For this exercise, write out the whole listing below exactly, omitting its images.

DATA PROVIDED:

━━━━━━━━━━━━━━━━━━━━━━━━━━━━━━

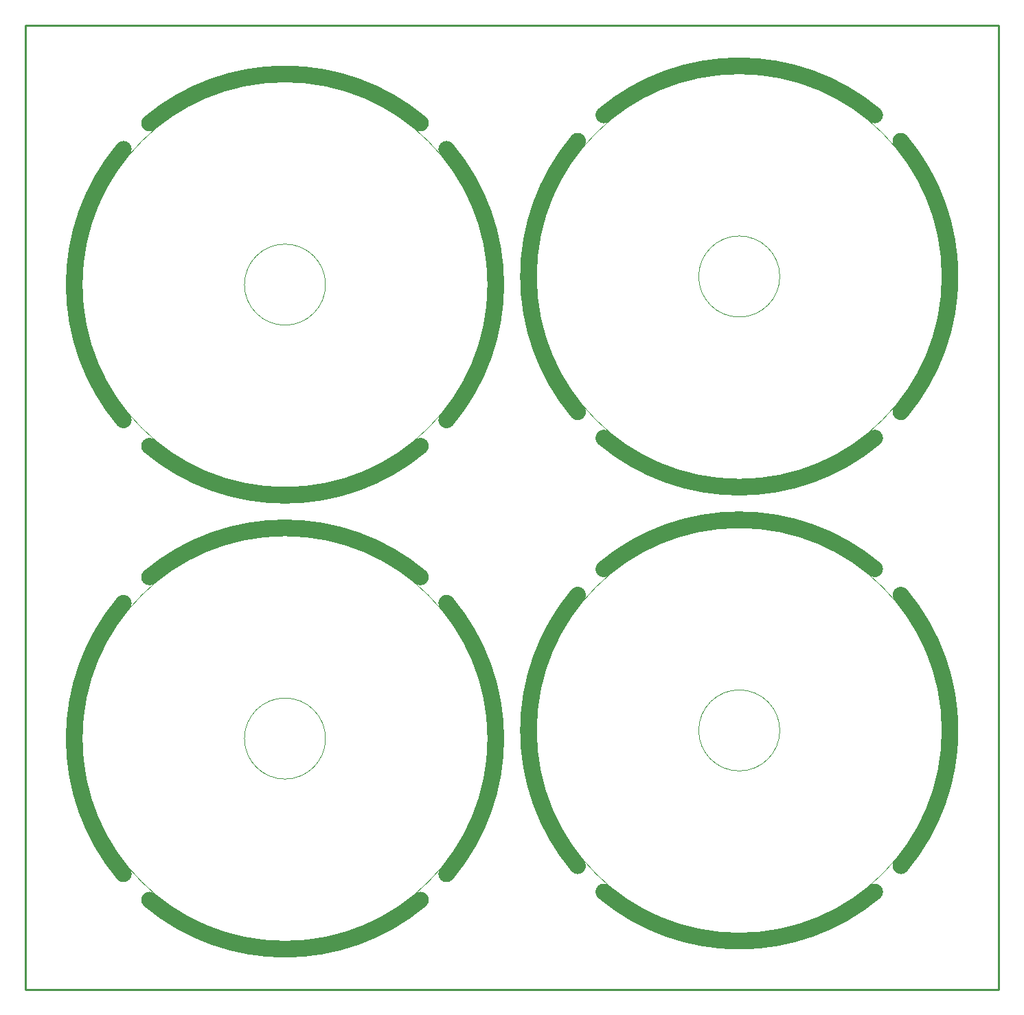
<source format=gbr>
G04*
G04 #@! TF.GenerationSoftware,Altium Limited,Altium Designer,22.4.2 (48)*
G04*
G04 Layer_Color=16711935*
%FSLAX25Y25*%
%MOIN*%
G70*
G04*
G04 #@! TF.SameCoordinates,07826E36-B380-4A6F-B001-D1C9A550E451*
G04*
G04*
G04 #@! TF.FilePolarity,Positive*
G04*
G01*
G75*
%ADD17C,0.00394*%
%ADD19C,0.01000*%
%ADD27C,0.07874*%
D17*
X220472Y322835D02*
G03*
X220472Y322835I0J-98425D01*
G01*
Y244094D02*
G03*
X220472Y244094I0J-19685D01*
G01*
Y102362D02*
G03*
X220472Y102362I0J-98425D01*
G01*
Y23622D02*
G03*
X220472Y23622I0J-19685D01*
G01*
X0Y98425D02*
G03*
X0Y98425I0J-98425D01*
G01*
Y19685D02*
G03*
X0Y19685I0J-19685D01*
G01*
Y318898D02*
G03*
X0Y318898I0J-98425D01*
G01*
Y240158D02*
G03*
X0Y240158I0J-19685D01*
G01*
D19*
X-125984Y-122047D02*
Y346457D01*
Y-122047D02*
X346457D01*
Y346457D01*
X-125984D02*
X346457D01*
D27*
X298886Y158612D02*
G03*
X298886Y290207I-78414J65797D01*
G01*
X154675Y145995D02*
G03*
X286270Y145995I65797J78414D01*
G01*
X142058Y290207D02*
G03*
X142058Y158612I78414J-65797D01*
G01*
X286270Y302823D02*
G03*
X154675Y302823I-65797J-78414D01*
G01*
X298886Y-61860D02*
G03*
X298886Y69734I-78414J65797D01*
G01*
X154675Y-74477D02*
G03*
X286270Y-74477I65797J78414D01*
G01*
X142058Y69734D02*
G03*
X142058Y-61860I78414J-65797D01*
G01*
X286270Y82351D02*
G03*
X154675Y82351I-65797J-78414D01*
G01*
X65797Y78414D02*
G03*
X-65797Y78414I-65797J-78414D01*
G01*
X-78414Y65797D02*
G03*
X-78414Y-65797I78414J-65797D01*
G01*
X-65797Y-78414D02*
G03*
X65797Y-78414I65797J78414D01*
G01*
X78414Y-65797D02*
G03*
X78414Y65797I-78414J65797D01*
G01*
X65797Y298886D02*
G03*
X-65797Y298886I-65797J-78414D01*
G01*
X-78414Y286270D02*
G03*
X-78414Y154675I78414J-65797D01*
G01*
X-65797Y142058D02*
G03*
X65797Y142058I65797J78414D01*
G01*
X78414Y154675D02*
G03*
X78414Y286270I-78414J65797D01*
G01*
M02*

</source>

━━━━━━━━━━━━━━━━━━━━━━━━━━━━━━

RESULT:
<source format=gbr>
G04*
G04 #@! TF.GenerationSoftware,Altium Limited,Altium Designer,22.4.2 (48)*
G04*
G04 Layer_Color=16711935*
%FSLAX25Y25*%
%MOIN*%
G70*
G04*
G04 #@! TF.SameCoordinates,07826E36-B380-4A6F-B001-D1C9A550E451*
G04*
G04*
G04 #@! TF.FilePolarity,Positive*
G04*
G01*
G75*
%ADD17C,0.00394*%
%ADD19C,0.01000*%
%ADD27C,0.07874*%
D17*
X220472Y322835D02*
G03*
X220472Y322835I0J-98425D01*
G01*
Y244094D02*
G03*
X220472Y244094I0J-19685D01*
G01*
Y102362D02*
G03*
X220472Y102362I0J-98425D01*
G01*
Y23622D02*
G03*
X220472Y23622I0J-19685D01*
G01*
X0Y98425D02*
G03*
X0Y98425I0J-98425D01*
G01*
Y19685D02*
G03*
X0Y19685I0J-19685D01*
G01*
Y318898D02*
G03*
X0Y318898I0J-98425D01*
G01*
Y240158D02*
G03*
X0Y240158I0J-19685D01*
G01*
D19*
X-125984Y-122047D02*
Y346457D01*
Y-122047D02*
X346457D01*
Y346457D01*
X-125984D02*
X346457D01*
D27*
X298886Y158612D02*
G03*
X298886Y290207I-78414J65797D01*
G01*
X154675Y145995D02*
G03*
X286270Y145995I65797J78414D01*
G01*
X142058Y290207D02*
G03*
X142058Y158612I78414J-65797D01*
G01*
X286270Y302823D02*
G03*
X154675Y302823I-65797J-78414D01*
G01*
X298886Y-61860D02*
G03*
X298886Y69734I-78414J65797D01*
G01*
X154675Y-74477D02*
G03*
X286270Y-74477I65797J78414D01*
G01*
X142058Y69734D02*
G03*
X142058Y-61860I78414J-65797D01*
G01*
X286270Y82351D02*
G03*
X154675Y82351I-65797J-78414D01*
G01*
X65797Y78414D02*
G03*
X-65797Y78414I-65797J-78414D01*
G01*
X-78414Y65797D02*
G03*
X-78414Y-65797I78414J-65797D01*
G01*
X-65797Y-78414D02*
G03*
X65797Y-78414I65797J78414D01*
G01*
X78414Y-65797D02*
G03*
X78414Y65797I-78414J65797D01*
G01*
X65797Y298886D02*
G03*
X-65797Y298886I-65797J-78414D01*
G01*
X-78414Y286270D02*
G03*
X-78414Y154675I78414J-65797D01*
G01*
X-65797Y142058D02*
G03*
X65797Y142058I65797J78414D01*
G01*
X78414Y154675D02*
G03*
X78414Y286270I-78414J65797D01*
G01*
M02*

</source>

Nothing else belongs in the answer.